Start of Block
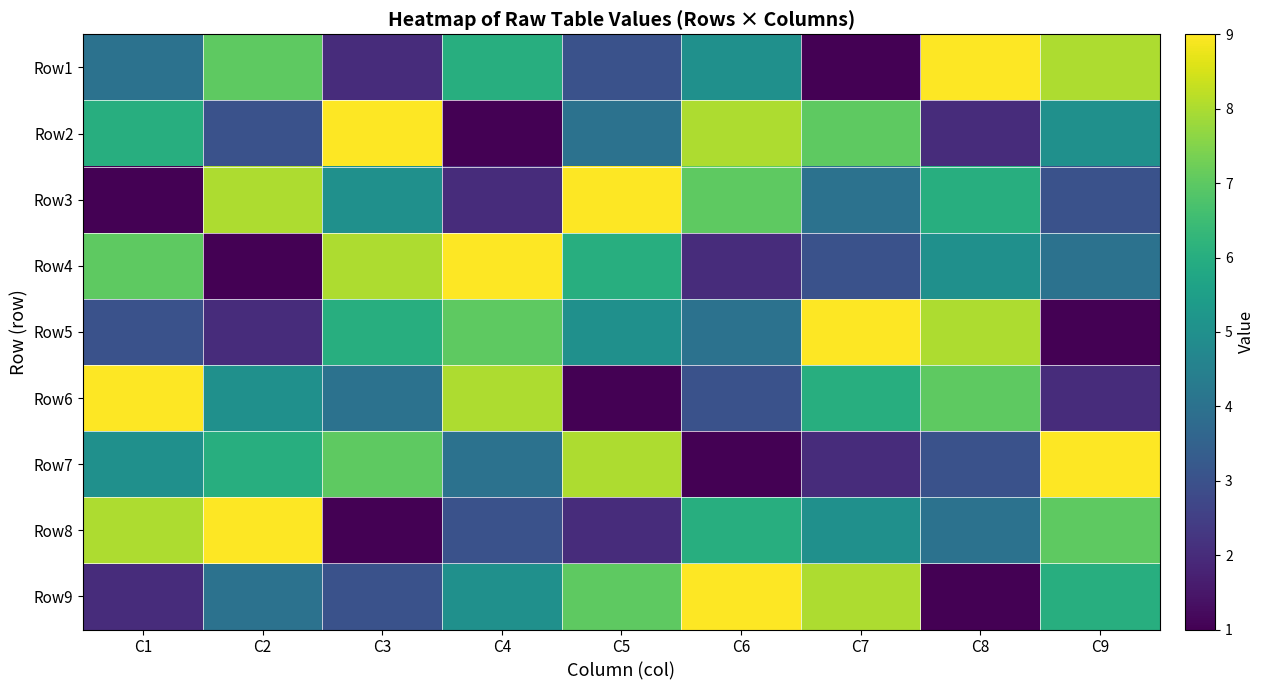

Reading right to left, extract all data points from this chart.

Row1: C9=8	C8=9	C7=1	C6=5	C5=3	C4=6	C3=2	C2=7	C1=4
Row2: C9=5	C8=2	C7=7	C6=8	C5=4	C4=1	C3=9	C2=3	C1=6
Row3: C9=3	C8=6	C7=4	C6=7	C5=9	C4=2	C3=5	C2=8	C1=1
Row4: C9=4	C8=5	C7=3	C6=2	C5=6	C4=9	C3=8	C2=1	C1=7
Row5: C9=1	C8=8	C7=9	C6=4	C5=5	C4=7	C3=6	C2=2	C1=3
Row6: C9=2	C8=7	C7=6	C6=3	C5=1	C4=8	C3=4	C2=5	C1=9
Row7: C9=9	C8=3	C7=2	C6=1	C5=8	C4=4	C3=7	C2=6	C1=5
Row8: C9=7	C8=4	C7=5	C6=6	C5=2	C4=3	C3=1	C2=9	C1=8
Row9: C9=6	C8=1	C7=8	C6=9	C5=7	C4=5	C3=3	C2=4	C1=2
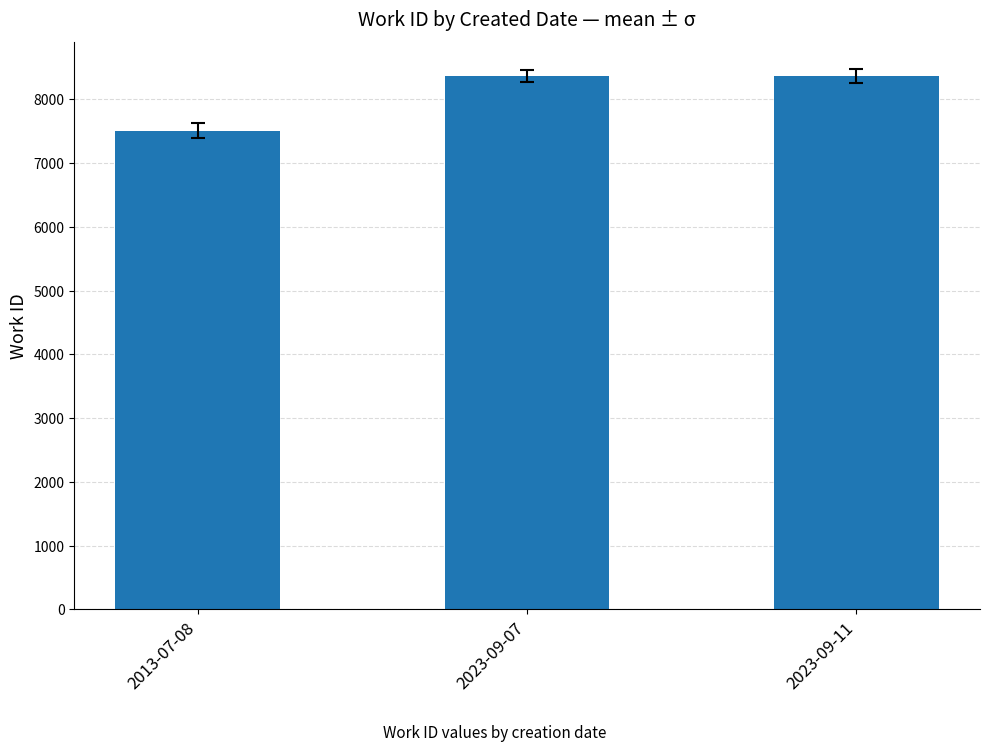

What is the greatest value displayed?

8365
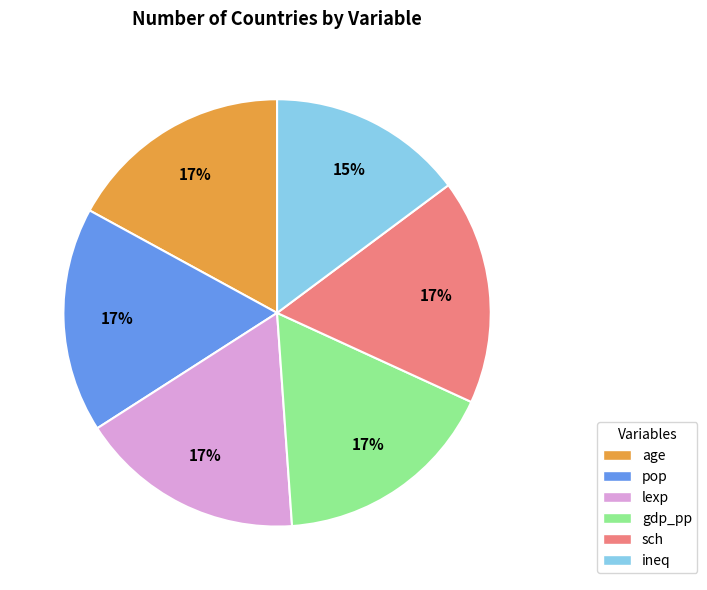

Combined, do ineq and sch account for over 50%?

No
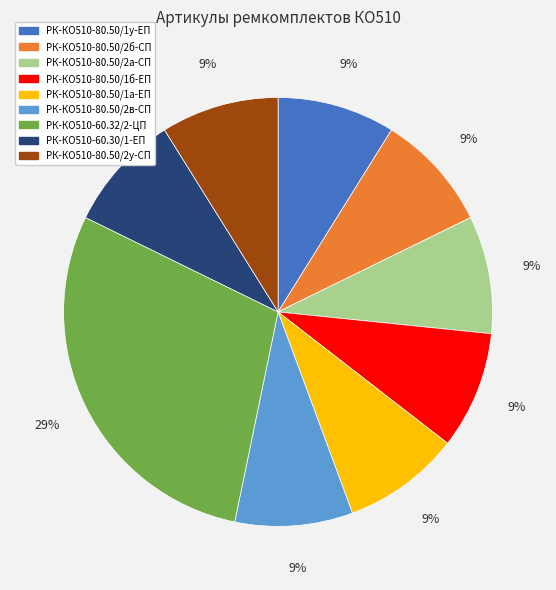

How many segments does this pie chart have?

9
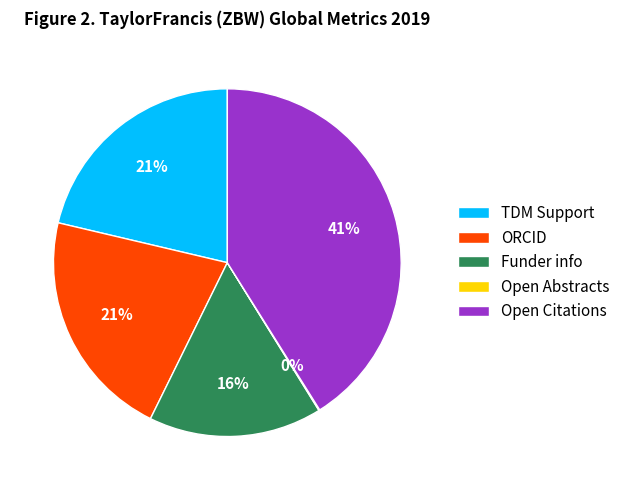

Combined, do TDM Support and Funder info account for over 50%?

No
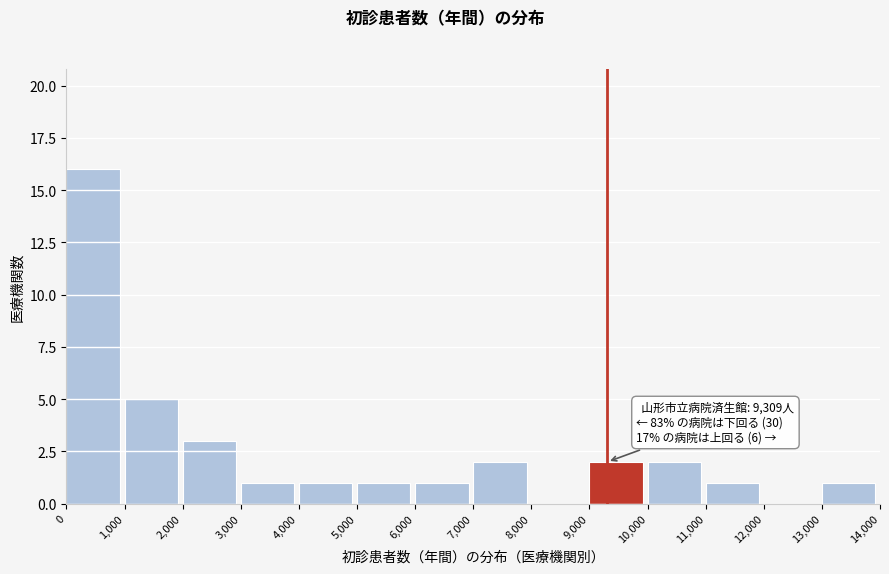

Which range on the x-axis has the tallest bar?

0 to 1,000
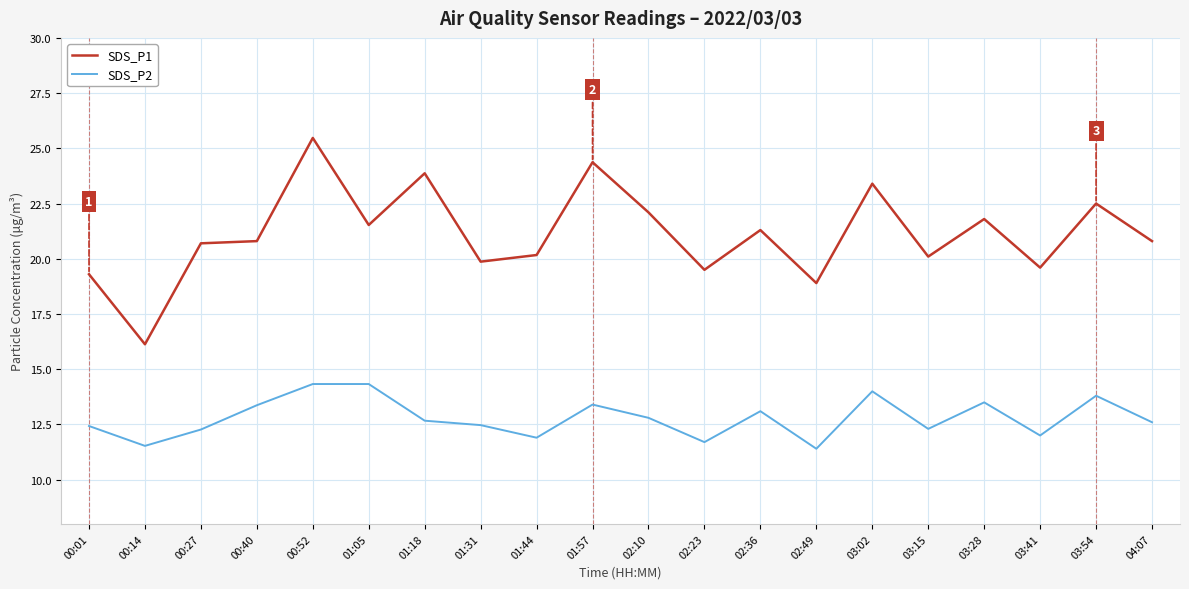

True or false: SDS_P2 and SDS_P1 cross at least once.

False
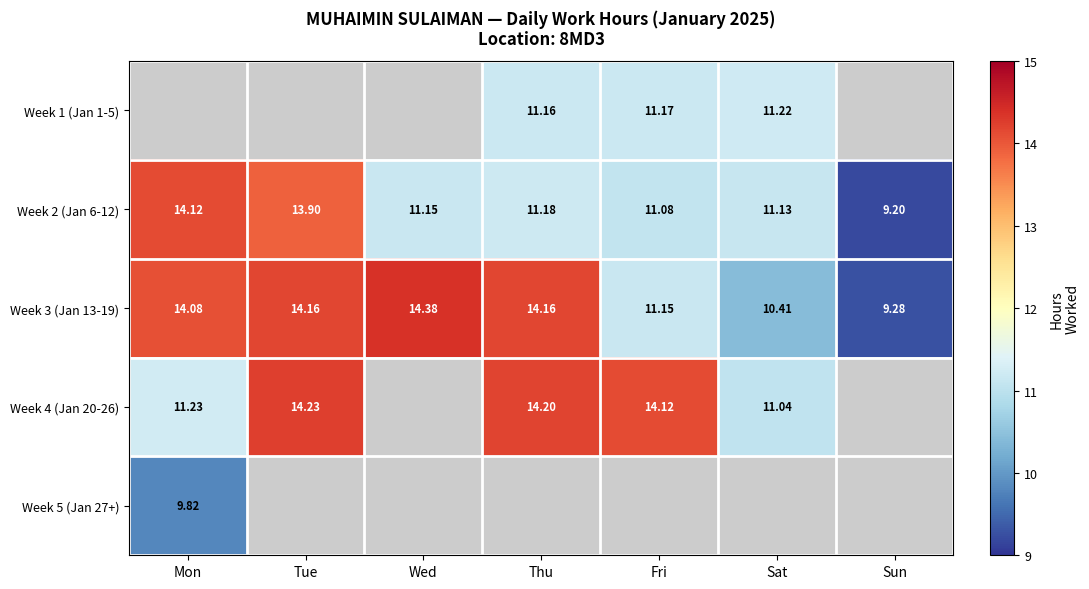

At which label is Week 2 (Jan 6-12) closest to 11?

Fri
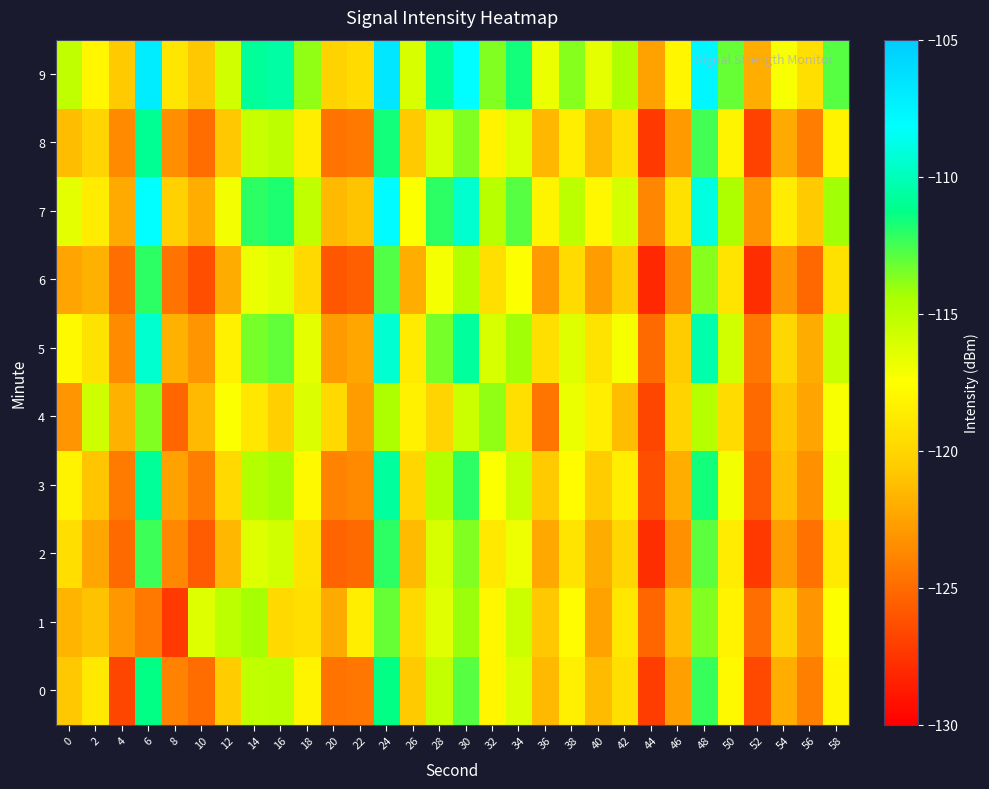

Reading left to right, extract all data points from this chart.

0: 0=-120.8	2=-118.8	4=-126.7	6=-111.3	8=-124.0	10=-124.9	12=-120.6	14=-115.2	16=-115.0	18=-118.1	20=-124.7	22=-124.5	24=-111.3	26=-120.7	28=-115.3	30=-112.9	32=-118.1	34=-116.2	36=-121.5	38=-118.4	40=-121.4	42=-119.4	44=-127.1	46=-122.6	48=-112.3	50=-117.9	52=-126.7	54=-121.9	56=-124.1	58=-118.0
1: 0=-121.7	2=-121.1	4=-123.0	6=-124.4	8=-127.3	10=-116.3	12=-115.0	14=-114.4	16=-119.8	18=-119.4	20=-122.1	22=-118.5	24=-113.2	26=-119.8	28=-116.4	30=-114.1	32=-117.9	34=-115.6	36=-120.8	38=-117.7	40=-122.5	42=-118.9	44=-125.3	46=-121.4	48=-113.6	50=-118.2	52=-124.9	54=-120.3	56=-123.1	58=-117.5
2: 0=-119.5	2=-122.3	4=-125.1	6=-112.4	8=-123.7	10=-125.8	12=-121.6	14=-116.3	16=-115.8	18=-119.2	20=-125.4	22=-125.1	24=-112.1	26=-121.4	28=-116.1	30=-113.6	32=-118.8	34=-116.9	36=-122.2	38=-119.1	40=-122.0	42=-120.0	44=-127.8	46=-123.3	48=-113.0	50=-118.6	52=-127.3	54=-122.7	56=-124.8	58=-118.7
3: 0=-118.2	2=-120.9	4=-124.3	6=-110.8	8=-122.5	10=-124.2	12=-119.8	14=-114.7	16=-114.3	18=-117.8	20=-124.0	22=-123.6	24=-110.7	26=-120.0	28=-114.7	30=-112.1	32=-117.4	34=-115.5	36=-120.7	38=-117.6	40=-120.6	42=-118.5	44=-126.3	46=-121.9	48=-111.6	50=-117.1	52=-125.8	54=-121.2	56=-123.3	58=-116.8
4: 0=-123.1	2=-115.7	4=-121.8	6=-113.6	8=-125.3	10=-121.5	12=-117.4	14=-118.9	16=-120.4	18=-116.2	20=-119.8	22=-122.7	24=-114.5	26=-118.3	28=-120.1	30=-115.6	32=-113.9	34=-119.4	36=-124.6	38=-116.8	40=-118.5	42=-121.3	44=-126.7	46=-120.2	48=-114.8	50=-119.7	52=-125.1	54=-120.9	56=-122.4	58=-117.3
5: 0=-117.8	2=-119.2	4=-123.5	6=-109.4	8=-121.8	10=-123.1	12=-118.3	14=-113.4	16=-113.1	18=-116.5	20=-122.8	22=-122.3	24=-109.3	26=-118.7	28=-113.4	30=-110.7	32=-116.1	34=-114.2	36=-119.4	38=-116.3	40=-119.2	42=-117.2	44=-125.1	46=-120.6	48=-110.3	50=-115.8	52=-124.5	54=-119.9	56=-122.0	58=-115.5
6: 0=-122.4	2=-121.8	4=-124.9	6=-112.1	8=-124.7	10=-126.3	12=-122.0	14=-116.8	16=-116.4	18=-119.8	20=-125.9	22=-125.6	24=-112.8	26=-121.9	28=-117.2	30=-114.7	32=-119.4	34=-117.5	36=-122.8	38=-119.7	40=-122.7	42=-120.6	44=-128.1	46=-123.8	48=-113.7	50=-119.1	52=-127.8	54=-123.1	56=-125.2	58=-119.3
7: 0=-116.5	2=-118.6	4=-122.1	6=-108.2	8=-120.3	10=-121.9	12=-117.1	14=-112.1	16=-111.8	18=-115.2	20=-121.5	22=-121.0	24=-108.0	26=-117.4	28=-112.1	30=-109.4	32=-114.9	34=-112.9	36=-118.1	38=-115.0	40=-117.9	42=-115.9	44=-123.8	46=-119.3	48=-109.0	50=-114.5	52=-123.2	54=-118.6	56=-120.7	58=-114.2
8: 0=-121.3	2=-120.1	4=-123.6	6=-111.0	8=-123.4	10=-125.0	12=-120.8	14=-115.5	16=-115.1	18=-118.5	20=-124.7	22=-124.4	24=-111.6	26=-120.7	28=-116.1	30=-113.6	32=-118.2	34=-116.3	36=-121.6	38=-118.5	40=-121.5	42=-119.4	44=-127.3	46=-122.8	48=-112.5	50=-118.1	52=-126.9	54=-122.1	56=-124.2	58=-118.2
9: 0=-115.2	2=-118.0	4=-120.7	6=-107.1	8=-119.0	10=-120.8	12=-115.8	14=-110.8	16=-110.5	18=-113.9	20=-120.2	22=-119.7	24=-106.7	26=-116.1	28=-110.8	30=-108.1	32=-113.6	34=-111.6	36=-116.8	38=-113.7	40=-116.6	42=-114.6	44=-122.5	46=-118.0	48=-107.7	50=-113.2	52=-121.9	54=-117.3	56=-119.4	58=-112.9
End of Block
__Task item__
Copy word for word the data between the line that contains "Combined, do TDM" and the line that contains "Reading left to", both of those lines included. Leave out the pictures.

__Exercise solution__
Combined, do TDM Support and Funder info account for over 50%?

No

Which range on the x-axis has the tallest bar?

0 to 1,000

True or false: SDS_P2 and SDS_P1 cross at least once.

False

At which label is Week 2 (Jan 6-12) closest to 11?

Fri

Reading left to right, extract all data points from this chart.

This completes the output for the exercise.